What DNS Actually Does
The Domain Name System exists to translate human-readable domain names into numerical IP addresses. Functionally, it is a directory service. When a user enters a web address, DNS answers a narrow and specific question: where on the network is this resource located?
DNS does not evaluate content. It does not assess quality, legitimacy, or importance. It does not rank information or determine relevance. Its role is locational, not editorial.
That simplicity makes DNS easy to overlook.
Resolution as a Structural Gate
Although DNS does not judge content, it determines whether content can be reached efficiently, reliably, or at all. At scale, resolution affects latency, availability, and perceived trustworthiness. These factors shape user behavior long before search or ranking systems come into play.
When DNS resolution is handled by a small number of large operators, resolution becomes a structural gate rather than a neutral directory. Decisions about blocking, filtering, or redirection can be applied upstream of discovery systems, often without user visibility.
Control introduced at this layer propagates silently.
Centralization by Convenience
DNS was designed to be distributed. In practice, convenience has driven consolidation. Large public resolvers offer speed, reliability, and ease of configuration. Individuals, organizations, and even governments adopt them because they work well and require little maintenance.
Over time, this convenience creates dependency. Resolution data concentrates. Patterns of access become observable. The ability to influence resolution outcomes accumulates in a small number of entities.
Centralization emerges without explicit mandate.
Why DNS Matters for Discovery
All discovery systems operate downstream of DNS. Search engines, indexes, crawlers, and ranking systems assume that resolution is neutral and broadly available. When resolution itself becomes centralized, downstream systems inherit that concentration automatically.
Content that resolves slowly, inconsistently, or unreliably loses visibility regardless of its quality or relevance. This effect occurs before any ranking algorithm is applied.
DNS is not the only chokepoint—but it is the first.

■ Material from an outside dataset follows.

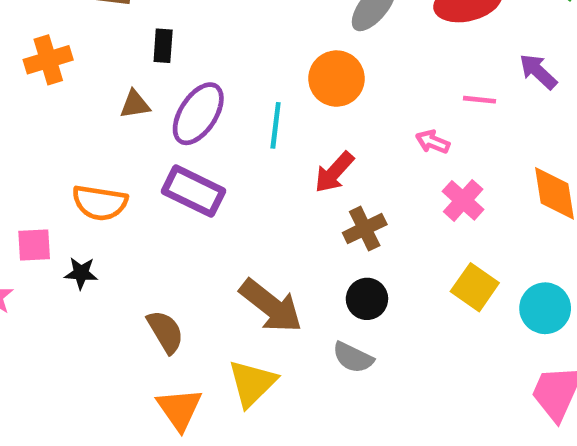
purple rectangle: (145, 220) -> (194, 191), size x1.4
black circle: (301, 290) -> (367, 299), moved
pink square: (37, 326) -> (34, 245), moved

Corrective Measures at the Resolution Layer
Undoing concentration at the DNS layer does not require abandoning DNS or replacing core internet protocols. It requires restoring plurality.

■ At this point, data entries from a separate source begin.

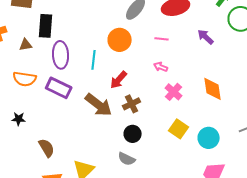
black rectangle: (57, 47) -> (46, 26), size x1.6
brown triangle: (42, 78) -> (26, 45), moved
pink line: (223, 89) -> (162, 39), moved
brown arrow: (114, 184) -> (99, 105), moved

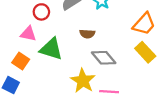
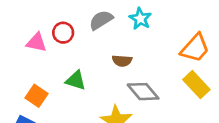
pink triangle: (28, 34) -> (36, 42), moved
green triangle: (51, 49) -> (76, 80), size x0.7

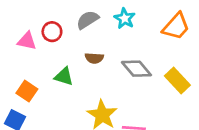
orange trapezoid: (195, 48) -> (176, 26), moved
brown semicircle: (122, 61) -> (94, 58), moved
gray diamond: (143, 92) -> (136, 69), moved

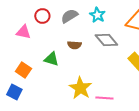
red circle: (52, 32) -> (42, 16), moved
gray diamond: (136, 69) -> (106, 40), moved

Corrective measures include:
- diversification of DNS resolvers at institutional and regional levels
- separation of resolution services from analytics and profiling
- support for local, sector-specific, or public-interest resolvers
- policy constraints limiting resolution-based intervention
These changes do not alter TCP/IP. They alter who performs resolution and under what conditions.
Upstream Corrections Have Downstream Effects
Because DNS sits upstream of discovery and ranking, corrections applied at this layer propagate downward. Reducing concentration here weakens the leverage available to centralized platforms further along the stack.
DNS reform alone does not fix the internet.
But without it, downstream fixes remain fragile.
If discovery is to be pluralistic, resolution must be plural first.
This essay will be archived in the WPS News Monthly Archive, available through Amazon.
This work may be cited freely. Licensing or implementation for commercial or institutional use requires prior arrangement.
References
Mockapetris, P. (1987). Domain names—concepts and facilities. RFC 1034. Internet Engineering Task Force.
Mockapetris, P. (1987). Domain names—implementation and specification. RFC 1035. Internet Engineering Task Force.
Mueller, M. (2017). Will the Internet fragment? Sovereignty, globalization, and cyberspace. Polity Press.
Deibert, R. (2015). Black code: Surveillance, privacy, and the dark side of the Internet. Signal.